Proprio sfortunata, sotto l’aspetto meteo, l’edizione 2019 della Fiera di Sant’Andrea, svoltasi il primo dicembre. Beffardamente, splendide giornate di sole sia il giorno prima, sabato, che il giorno dopo, lunedi. Pioggerella fastidiosa e persistente, invece, per tutta la domenica della fiera.

Inevitabile qualche defezione nella presenza dei banchi. “La decisione se partecipare o meno, in caso di meteo incerto o sfavorevole come questo, è lasciata ai singoli ambulanti” spiega il vicesindaco, con delega al Commercio, Paolo Gremo, la mattina alle 8, mentre supervisiona l’arrivo degli espositori nelle varie zone del centro storico.

Sotto i portici di Palazzo Mosca hanno comunque montato i loro banchetti i volontari di alcune delle associazioni casellesi: il CAI con le immagini delle sue attività, la Pro Loco con le proprie pubblicazioni, l’AMMP Giorgio Valsania con l’offerta delle sue produzioni agricole e infine La Forgia con la riproposta della curiosa mostra dei quadri di paglia.

Cose da fare:
1. Rispondi a queste domande sul testo della Fiera di Sant'Andrea:
(a) Che tempo ha fatto la domenica della fiera?
(b) A chi spetta decidere se partecipare quando il meteo è incerto o sfavorevole?
(c) Quale mostra ha riproposto La Forgia?
2. Prosegui il testo sulla Fiera di Sant'Andrea partendo subito dopo l'ultima frase riportata.
I dati sono materiale a parte, distinto dal testo.

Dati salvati

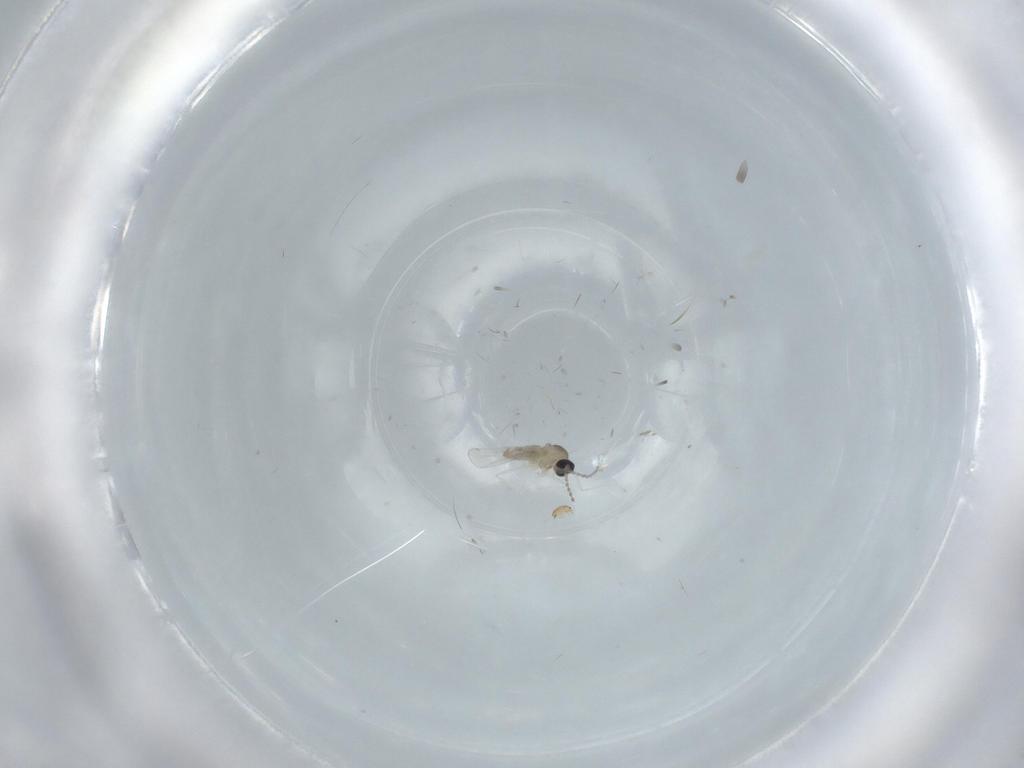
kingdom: Animalia
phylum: Arthropoda
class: Insecta
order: Diptera
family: Cecidomyiidae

Risposte numerate:
1.
(a) Una pioggerella fastidiosa e persistente.
(b) Ai singoli ambulanti.
(c) La curiosa mostra dei quadri di paglia.

2.
Al centro di piazza Boschiassi erano presenti ed operativi i padiglioni gastronomici della Libera Associazione Commercianti, con l’offerta del Gran Bollito, il piatto della tradizione proposto come novità di quest’edizione della fiera. Di fianco, a completare l’offerta gastronomica, il gazebo giallo della Pro Loco di Caselle, con le frittelle di mele, anche loro all’esordio alla fiera. Innovazioni che saranno senz’altro riproposte nelle prossime occasioni.

L’altro polo della manifestazione era al Prato della Fiera, con la parte espositiva dedicata al mondo agricolo: anch’essa è stata molto penalizzata come presenza di pubblico dalla pioggia. Peccato, perché quella di Sant’Andrea è una fiera tradizionalmente importante per il mondo agricolo della zona, in quanto costituisce l’ultimo appuntamento nel calendario dell’anno per il commercio del bestiame. L’appuntamento per questo è anche inserito nel calendario fieristico regionale.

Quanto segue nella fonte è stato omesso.